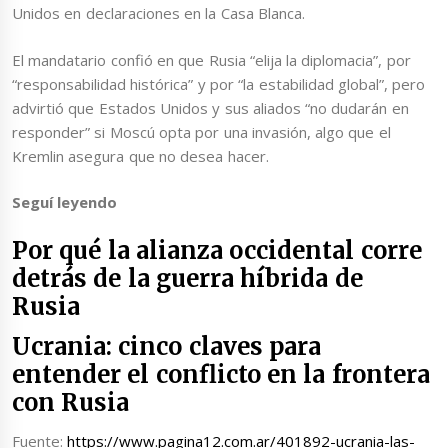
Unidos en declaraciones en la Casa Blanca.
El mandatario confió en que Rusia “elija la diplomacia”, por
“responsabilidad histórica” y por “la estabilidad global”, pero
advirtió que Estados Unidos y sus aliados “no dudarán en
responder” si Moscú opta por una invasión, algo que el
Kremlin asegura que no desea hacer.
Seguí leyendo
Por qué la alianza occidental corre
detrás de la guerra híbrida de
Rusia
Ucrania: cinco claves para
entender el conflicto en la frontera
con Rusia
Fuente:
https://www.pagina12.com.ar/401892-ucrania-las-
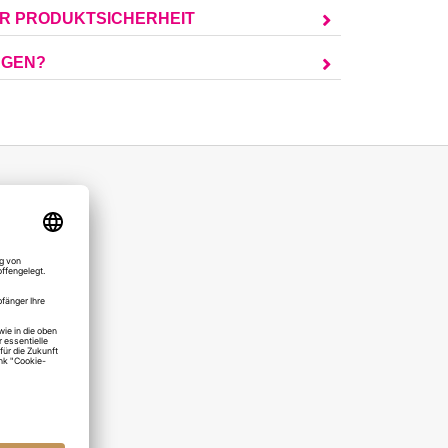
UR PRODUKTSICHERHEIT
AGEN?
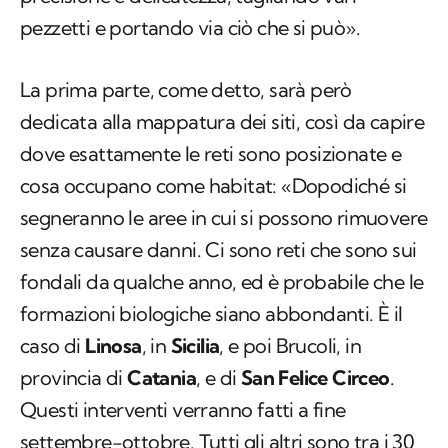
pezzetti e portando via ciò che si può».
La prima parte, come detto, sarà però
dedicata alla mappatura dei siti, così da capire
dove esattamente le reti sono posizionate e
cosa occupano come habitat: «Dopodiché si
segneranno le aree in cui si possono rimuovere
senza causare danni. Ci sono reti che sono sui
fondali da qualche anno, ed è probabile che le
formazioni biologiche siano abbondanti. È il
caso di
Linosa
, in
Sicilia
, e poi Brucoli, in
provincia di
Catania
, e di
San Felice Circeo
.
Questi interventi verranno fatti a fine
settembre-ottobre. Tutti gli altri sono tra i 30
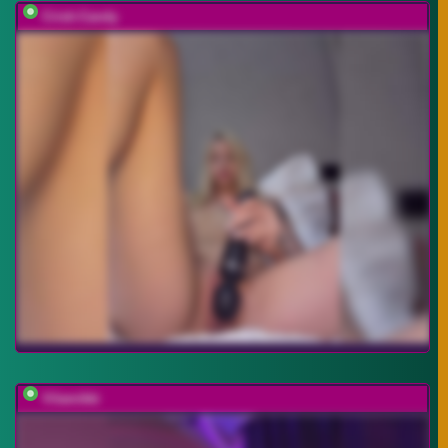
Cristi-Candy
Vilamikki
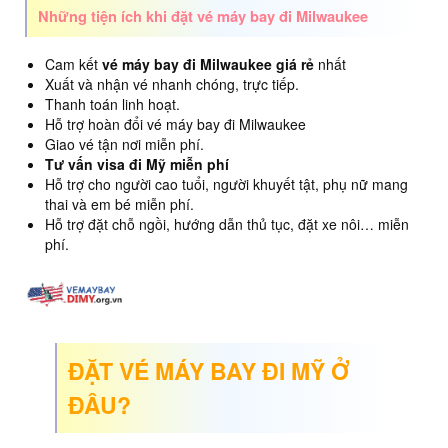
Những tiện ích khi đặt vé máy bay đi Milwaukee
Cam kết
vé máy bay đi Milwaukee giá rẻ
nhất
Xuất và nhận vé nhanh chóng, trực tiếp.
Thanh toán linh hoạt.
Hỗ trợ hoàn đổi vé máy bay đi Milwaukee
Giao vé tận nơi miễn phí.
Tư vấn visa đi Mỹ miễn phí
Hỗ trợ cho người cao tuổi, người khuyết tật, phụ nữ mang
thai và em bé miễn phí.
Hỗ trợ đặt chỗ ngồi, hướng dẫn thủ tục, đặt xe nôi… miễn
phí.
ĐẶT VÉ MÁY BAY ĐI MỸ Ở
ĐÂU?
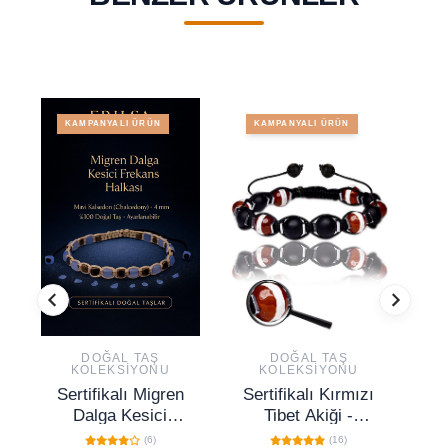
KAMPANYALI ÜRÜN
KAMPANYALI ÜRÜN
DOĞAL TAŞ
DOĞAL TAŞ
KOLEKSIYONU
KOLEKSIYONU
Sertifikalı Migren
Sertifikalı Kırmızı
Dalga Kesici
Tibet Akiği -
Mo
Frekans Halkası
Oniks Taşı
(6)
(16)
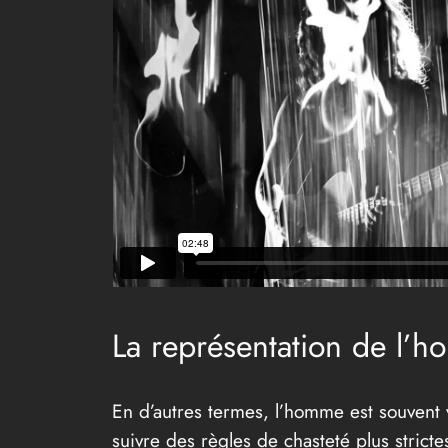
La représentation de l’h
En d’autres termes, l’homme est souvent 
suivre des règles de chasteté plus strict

* [Exercise]: Match on "Sertifikalı" and copy out every line of the entries that contains it.

* [Answer box]:
Sertifikalı Migren
Sertifikalı Kırmızı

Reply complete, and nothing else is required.